Cosa fare 1: Nell'articolo sugli aggiornamenti 26.6 di Apple, quante falle corregge la nuova versione di macOS Tahoe?
Cosa fare 2: Modifica il passo dell'articolo sugli aggiornamenti 26.6 di Apple da "Si registrano inoltre" a "risultano violazioni registrate.", scrivendo "Safari" al posto di "WebKit".

Testo fornito:
■ ■ ■ ■ ■ ■ ■

Ha preso il via la distribuzione degli aggiornamenti che portano i sistemi operativi di Apple alle versioni 26.6: si tratta di quelli destinati a iOS, macOS Tahoe, iPadOS, watchOS, tvOS e visionOS. Come spesso accade in questo periodo dell’anno, non sono incluse nuove funzionalità rivoluzionarie, ma vale comunque la pena segnalarli per la loro importanza sul fronte della sicurezza. Il consiglio è di scaricarli e installarli appena possibile.
Disponibili gli aggiornamenti 26.6 per gli OS di Apple
La mela morsicata è intervenuta sul codice per correggere moltissime vulnerabilità, un po’ come fatto di recente da Microsoft con Windows 11, grazie all’aiuto dell’AI. In particolare, sul fronte mobile, tenendo conto di iOS su iPhone e di iPadOS sui tablet, il numero delle falle considerate è pari a 78, alcune delle quali abbastanza gravi da consentire a un eventuale attaccante di ottenere i privilegi di root e di eseguire codice in modo arbitrario aggirando la sandbox delle applicazioni.
Si registrano inoltre parecchi interventi sul kernel, per scongiurare rischi legati alla manipolazione dei dati in memoria, oltre che su WebKit per mettere gli utenti al sicuro durante la navigazione online. Apple afferma che per nessuna delle vulnerabilità in questione risultano violazioni registrate.
A fare la voce grossa, se così si può dire, è però la nuova versione di macOS Tahoe, che sistema ben 155 falle (alcune delle quali sono le stesse di iOS e iPadOS). Tra le criticità dei Mac risolte, ce n’è anche una che permetteva potenzialmente di aggirare la protezione di Gatekeeper.
Le altre piattaforme, vale a dire watchOS per gli orologi, tvOS per i set-top box e visionOS per il visore, hanno ricevuto aggiornamenti con un totale pari a 194 fix per la sicurezza. Apple ha dichiarato di aver intensificato il proprio impegno su questo fronte, consapevole che in circolazione ci sono tanti strumenti di intelligenza artificiale creati proprio con l’obiettivo di sfruttare le vulnerabilità ed eseguire attacchi mirati.

■ ■ ■ ■ ■ ■ ■

Serie di foto di scene con parametri intrinseci:
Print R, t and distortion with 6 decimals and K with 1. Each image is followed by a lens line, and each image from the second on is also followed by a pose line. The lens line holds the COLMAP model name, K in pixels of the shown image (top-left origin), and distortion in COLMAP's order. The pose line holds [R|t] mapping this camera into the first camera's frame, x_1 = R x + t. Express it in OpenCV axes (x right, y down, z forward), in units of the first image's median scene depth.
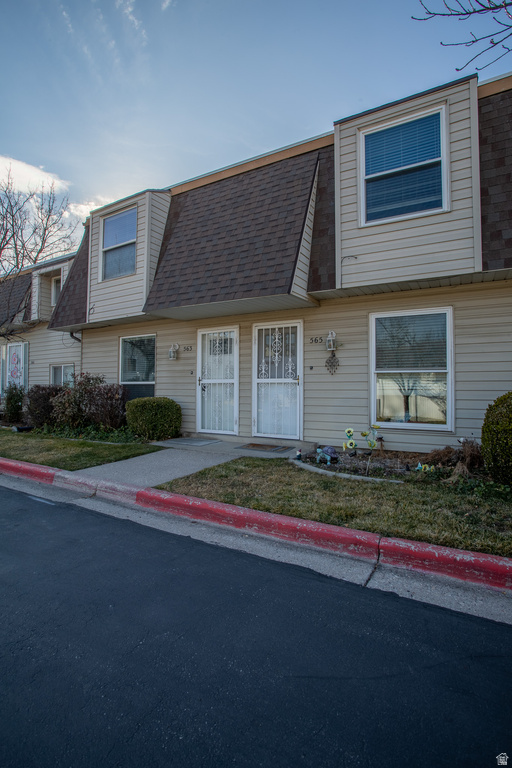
lens RADIAL K [[376.6, 0, 256.0], [0, 376.6, 384.0], [0, 0, 1]] dist [-0.074232, 0.032996]
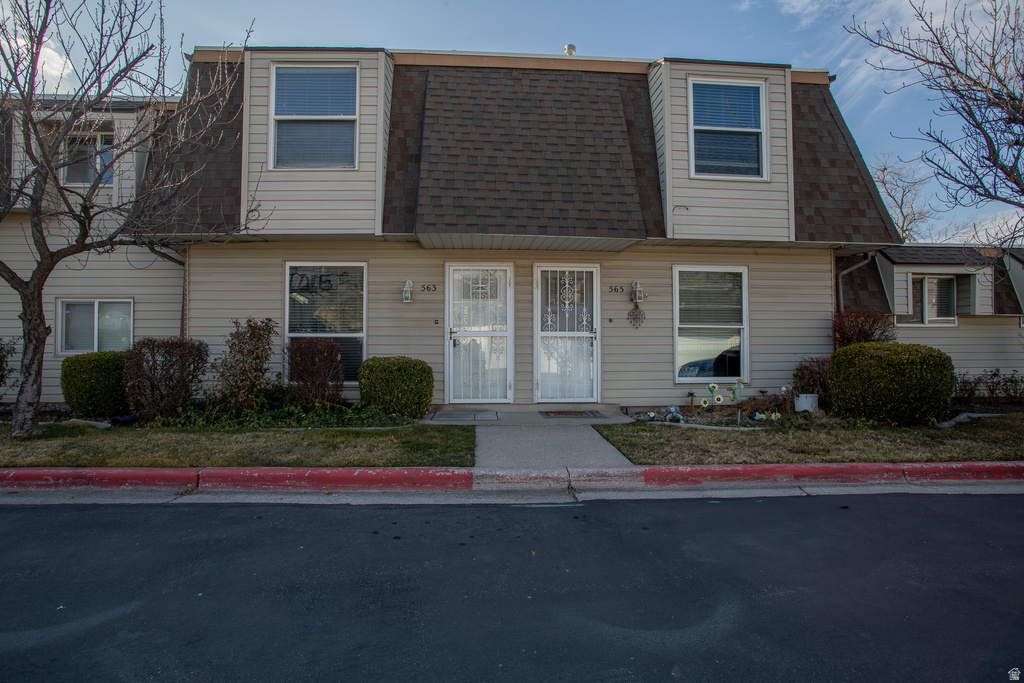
lens RADIAL K [[502.1, 0, 505.7], [0, 502.1, 339.4], [0, 0, 1]] dist [-0.074232, 0.032996]
pose [[0.839216, -0.000748, 0.543798, -0.680631], [-0.004860, 0.999949, 0.008875, -0.006535], [-0.543777, -0.010091, 0.839169, 0.140321]]
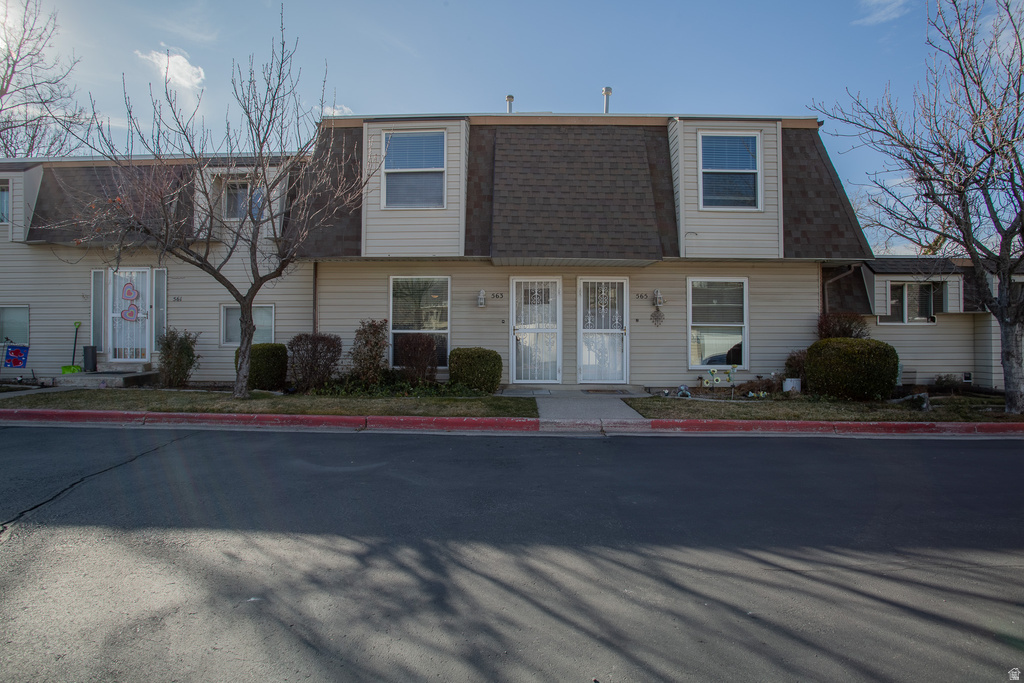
lens RADIAL K [[502.1, 0, 505.7], [0, 502.1, 339.4], [0, 0, 1]] dist [-0.074232, 0.032996]
pose [[0.879862, -0.003178, 0.475218, -0.897649], [-0.005778, 0.999832, 0.017384, -0.008206], [-0.475193, -0.018042, 0.879696, -0.141320]]
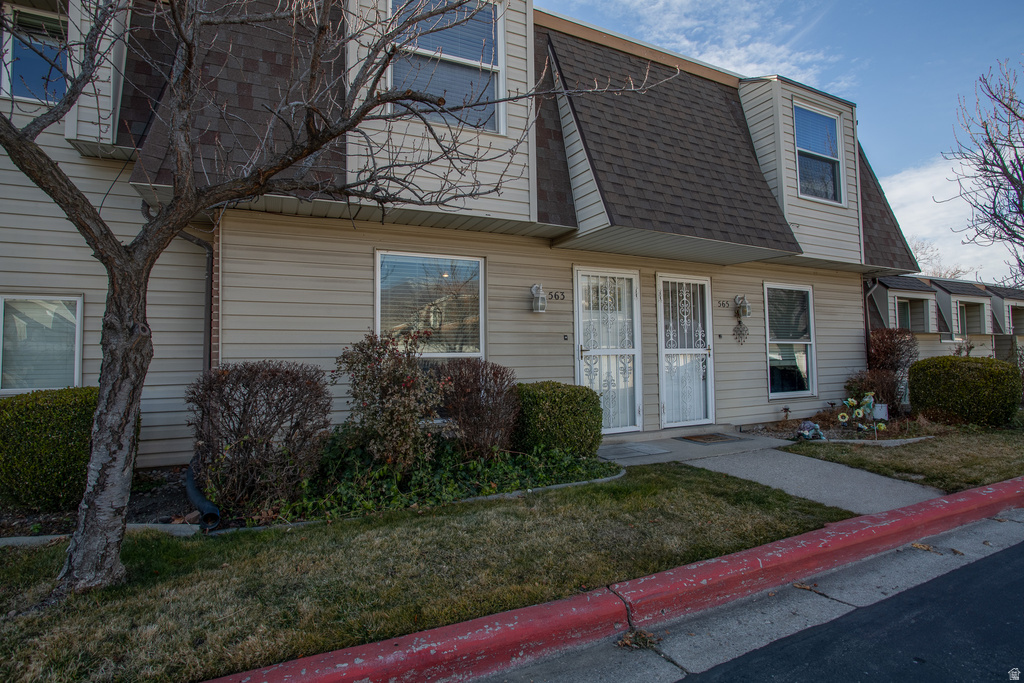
lens RADIAL K [[502.1, 0, 505.7], [0, 502.1, 339.4], [0, 0, 1]] dist [-0.074232, 0.032996]
pose [[0.579859, 0.017712, 0.814524, -1.009383], [0.002951, 0.999711, -0.023840, -0.010090], [-0.814711, 0.016228, 0.579639, 0.724911]]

■ ■ ■ ■ ■ ■ ■

Risultato 1: 155 falle.

Risultato 2:
Si registrano inoltre parecchi interventi sul kernel, per scongiurare rischi legati alla manipolazione dei dati in memoria, oltre che su Safari per mettere gli utenti al sicuro durante la navigazione online. Apple afferma che per nessuna delle vulnerabilità in questione risultano violazioni registrate.